図3(e)では、帰還した台車Cから帰還時の先頭側の1台の駆動車Bを切り離して、積込み位置101の積込済みの台車Dの先頭側に連結する(第1の発進準備ステップ)。
言い換えれば、帰還位置103に帰還した台車Cから切り離した1台の駆動車Bを、帰還位置103から積込み位置101へ移動させ、積込済みの台車Dの先頭側に連結する。
これにより、帰還した台車(空の台車)Cは駆動車Aにより、積込済みの台車Dは駆動車Bにより、それぞれ移動可能となる。
【0027】
図3(f)、(g)では、積込済みの台車Dと帰還した台車Cとをそれぞれ1台の駆動車により牽引又は押動して、積込済みの台車Dを発進位置102へ、帰還した台車Cを積込み位置101へ移動させる(第2の発進準備ステップ)。
詳しくは、先ず、
図3(f)のように、積込済みの台車Dを駆動車Bにより牽引して、積込み位置101から発進位置102へ移動させる。
次いで、
図3(g)のように、帰還した台車Cを駆動車Aにより押動して、帰還位置103から積込み位置101へ移動させる。
【0028】
図3(h)では、積込み位置101へ移動させた帰還した台車Cからもう1台の駆動車Aを切り離して、発進位置102へ移動させた積込済みの台車Dの後尾側に連結し、積込済みの台車Dを2台の駆動車B、Aにより発進可能とする(第3の発進準備ステップ)。
言い換えれば、積込み位置101へ移動させた帰還した台車Cから切り離したもう1台の駆動車Aを、積込み位置101から発進位置102へ移動させて、積込済みの台車Dの後尾側に連結する。
これにより、発進位置102に移動させた積込済みの台車Dの前後に2台の駆動車B、Aが連結され、工事用運搬車両1が再編成されて、発進可能となる。
【0029】
図3(i)では、積込済みの台車Dの前後に2台の駆動車B、Aを連結してなる編成の車両1により、先頭側の駆動車Bにより牽引、後尾側の駆動車Aにより押動して、発進基地100から作業場所120へ、セグメントを運搬する。

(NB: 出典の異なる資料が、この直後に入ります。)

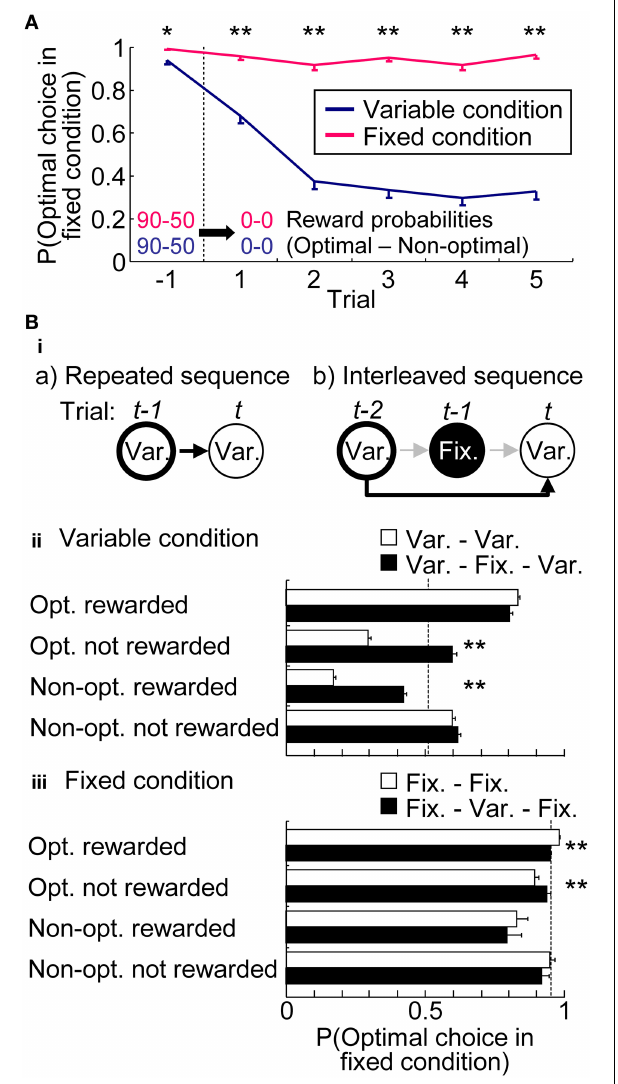
FIGURE 4 | Choices in variable- and fixed-reward conditions. (A) Extinction phase. Probabilities of the optimal choice were quantified before and during extinction-phase trials, which were introduced in the variable- and fixed-reward conditions. Means and standard errors are shown. Before the extinction phase, reward probabilities of variable- and fixed-reward conditions were identical: ∗ p < 0 . 05; ∗∗ p < 0 . 01 in a Mann–Whitney U -test. (Bi) Example of a conditional-probability calculation in repeated (a) and interleaved sequences (b). Depending on the action-outcome experience at trial t -1 for (a) and trial t -2 for (b), the conditional probability at trial t was analyzed. In these examples, the conditional probability of variable-reward-condition trial (Var.) was analyzed, based on the action-outcome experience in the last and the next-to-last trial with a variable-reward condition in (a) and (b), respectively. In (b), the experience in the interleaved trial t -1 with the fixed-reward condition was ignored. Action-outcome experiences had 4 types: optimal choice rewarded (Opt. rewarded); optimal choice not rewarded (Opt. not rewarded); non-optimal choice rewarded (Non-Opt. rewarded); non-optimal choice not rewarded (Non-opt. not rewarded). If the choices of variable- and fixed-reward conditions were independently learned, the conditional probabilities of repeated and interleaved sequences became the same. (ii,iii)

これは、
図3(a)に対し、駆動車AとBの前後が入れ替わっただけである。そして、かかる運搬中に、積込み位置101の帰還した台車(空の台車C)に対するセグメントの積込みが開始される。
【0030】
従って、本実施形態によれば、発進基地100と作業場所120との間を走行(長距離走行)するときは、前後2台の駆動車A、Bにより台車Cを牽引及び押動して、運搬及び帰還のスピードアップ(運搬及び帰還時間の短縮)、運搬量の増大などを図ることができる。また、走行方向先頭側に常に駆動車があり、先頭車に運転手を配置できるため、前方を確認しながら走行でき、安全運行という点でも利点がある。
【0031】
また、本実施形態によれば、運搬及び帰還中に、別の台車Dへの積込み作業を行っていて、発進基地100に戻ったときは、帰還した空の台車Cと積込済みの台車Dとを入れ替えて、速やかに発進できるので、積込み時間の分、運搬のサイクルタイムを短縮することができる。
【0032】
また、本実施形態によれば、発進基地100での帰還した空の台車Cと積込済みの台車Dとの入れ替えは、高速走行が要求されないことから、それぞれの台車を各1台の駆動車より牽引又は押動して行うので、最小数の駆動車で、したがって小スペースで、効率良く実施可能となる。
【0033】
次に複数編成の車両で実施する場合について
図4及び
図5により説明する。
図4はその場合の編成例を示す図、
図5はその場合の運行方法の説明図である。
【0034】
図2の編成例では、少なくとも1台の台車Cと2台の駆動車A、Bとからなる1編成の車両1を用い、更に、この車両1の走行中に発進基地にて積込みを行うため、別の台車Dを用いている。
これに対し、
図4の編成例では、少なくとも1台の台車Cと2台の駆動車A、Bとからなる編成の車両1と、少なくとも1台の台車Eと2台の駆動車A、Bとからなる編成の車両2とを用い、これら2編成の車両1、2を発進基地100と作業場所120との間を走行させる。そして更に、これらの車両1、2の走行中に発進基地にて積込みを行うため、別の台車Dを用いている。
【0035】
図5の運行例では、駆動車A、Bと台車Cとからなる編成の車両1の作業場所120への運搬中に、駆動車A、Bと台車Eとからなる編成の車両2が発進基地100へ向かって帰還する。
【0036】
但し、2編成の車両1、2を用いる場合には、発進基地100と作業場所120との間で、車両1、2をすれ違い可能とする必要がある。すれ違い可能とする方法としては、軌道Rの複線化、あるいは、分岐ラインによるすれ違いポイントの設定などを挙げることができる。
【0037】
図5の運行例では、車両1と車両2が、坑道110の途中に設けた分岐ライン(すれ違いポイント)ですれ違うようにしている。
【0038】
図5の運行例の場合、車両2(台車E)が帰還すると、空の台車Eと積込済みの台車Dとを入れ替えて、発進する一方、台車Eへの積込みを行う。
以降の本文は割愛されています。